## Task data
════════════════
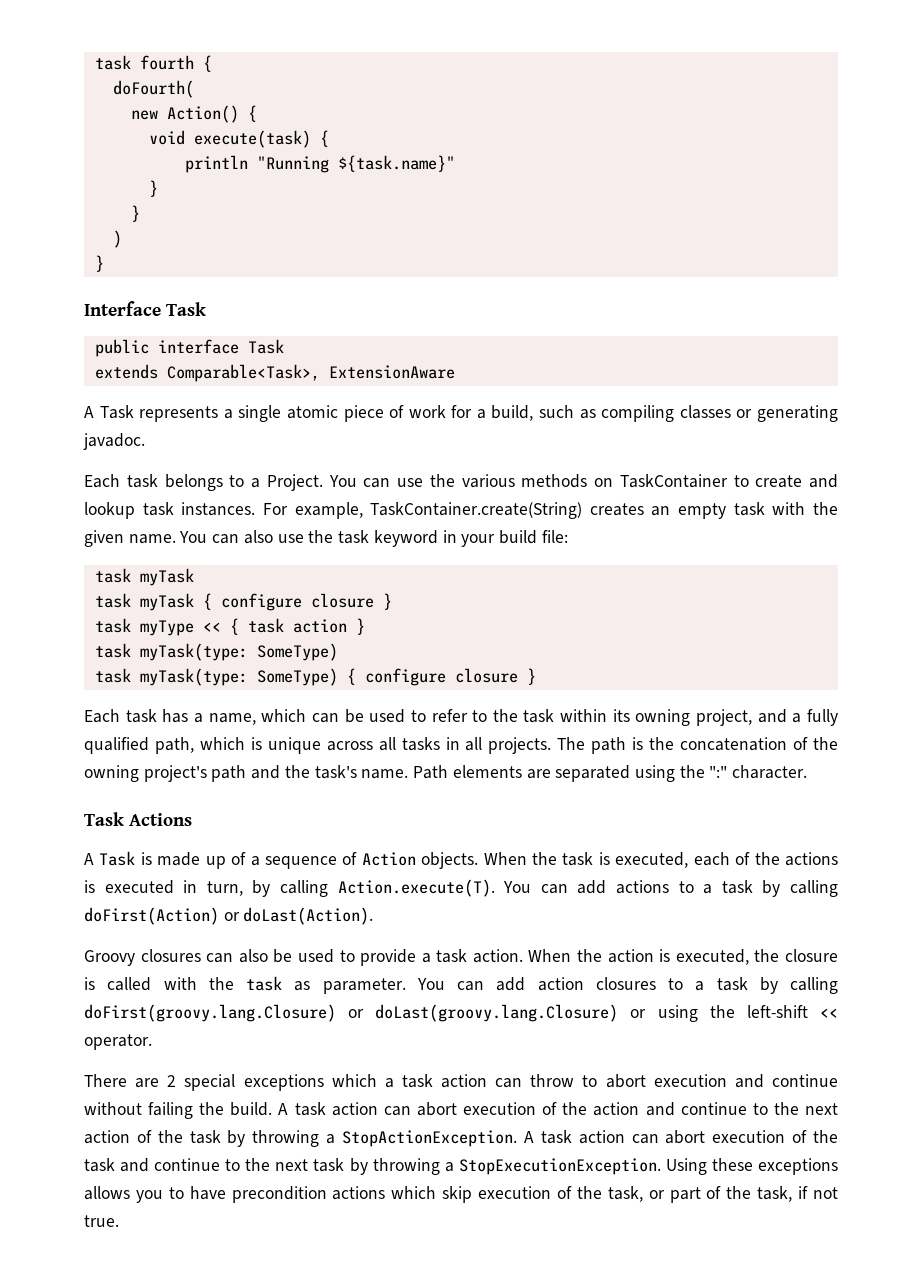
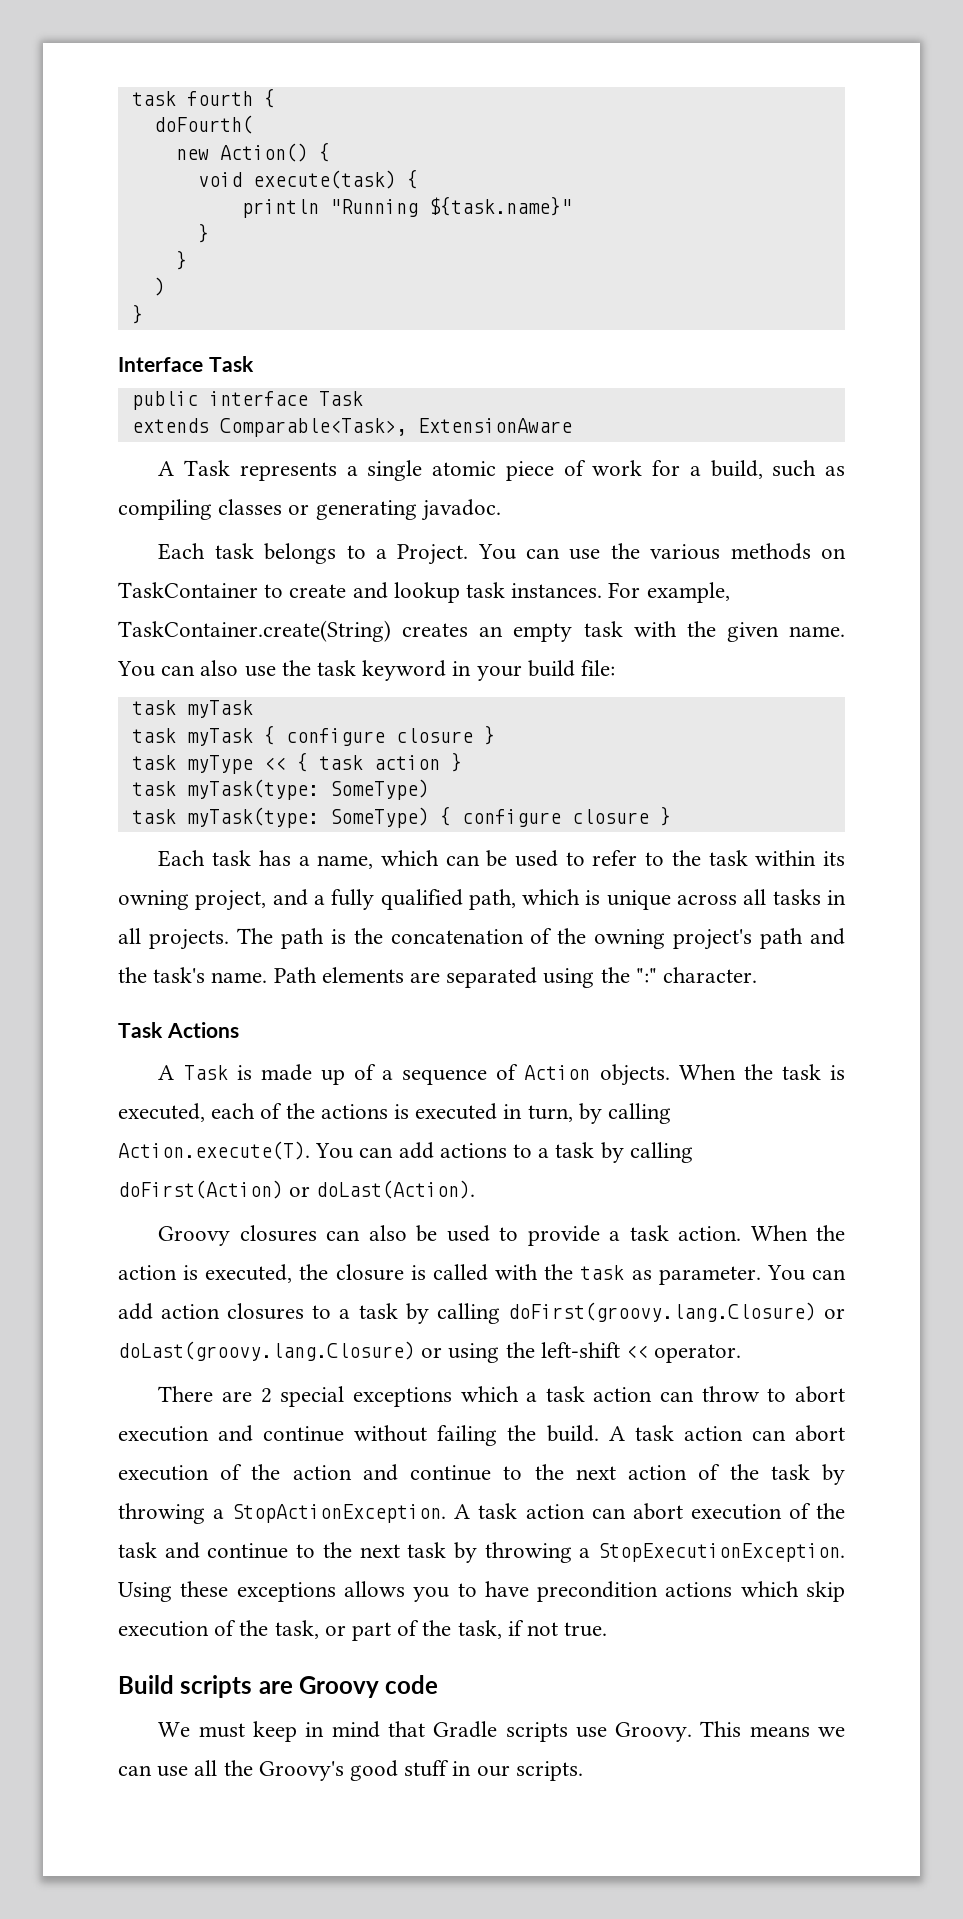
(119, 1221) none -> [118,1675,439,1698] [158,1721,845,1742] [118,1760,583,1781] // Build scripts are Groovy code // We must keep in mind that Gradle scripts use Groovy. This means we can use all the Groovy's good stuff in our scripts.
════════════════
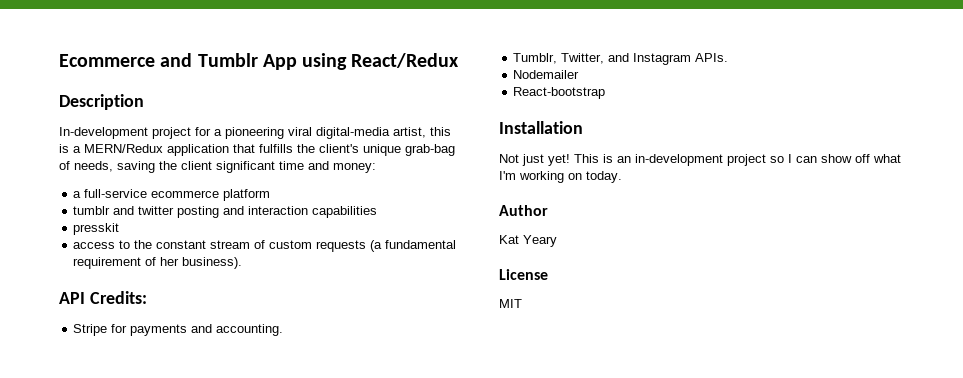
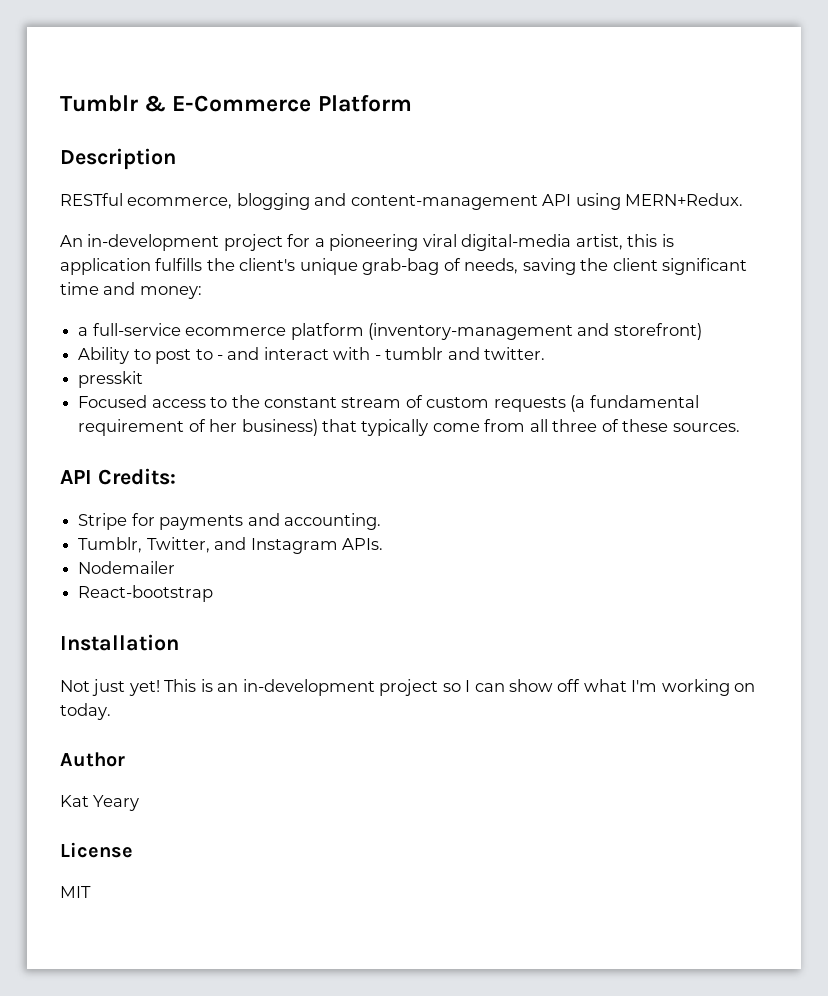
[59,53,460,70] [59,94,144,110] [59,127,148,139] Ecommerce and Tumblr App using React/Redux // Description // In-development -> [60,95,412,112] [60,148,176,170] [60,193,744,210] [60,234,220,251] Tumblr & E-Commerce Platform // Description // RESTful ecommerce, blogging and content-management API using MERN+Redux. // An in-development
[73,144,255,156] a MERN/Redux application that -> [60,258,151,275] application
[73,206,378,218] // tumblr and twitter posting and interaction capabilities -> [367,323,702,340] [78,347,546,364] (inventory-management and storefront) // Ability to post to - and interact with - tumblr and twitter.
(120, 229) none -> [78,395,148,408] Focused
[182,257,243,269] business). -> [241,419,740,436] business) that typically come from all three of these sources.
════════════════
## Exercise aim
Set down, exactly as they appear above, all lines from the one that has "[73,206,378,218] // tumblr" down to the one that has "(120, 229) none -> [78,395,148,408] Focused", including those two and no others.

## Solution to this problem
[73,206,378,218] // tumblr and twitter posting and interaction capabilities -> [367,323,702,340] [78,347,546,364] (inventory-management and storefront) // Ability to post to - and interact with - tumblr and twitter.
(120, 229) none -> [78,395,148,408] Focused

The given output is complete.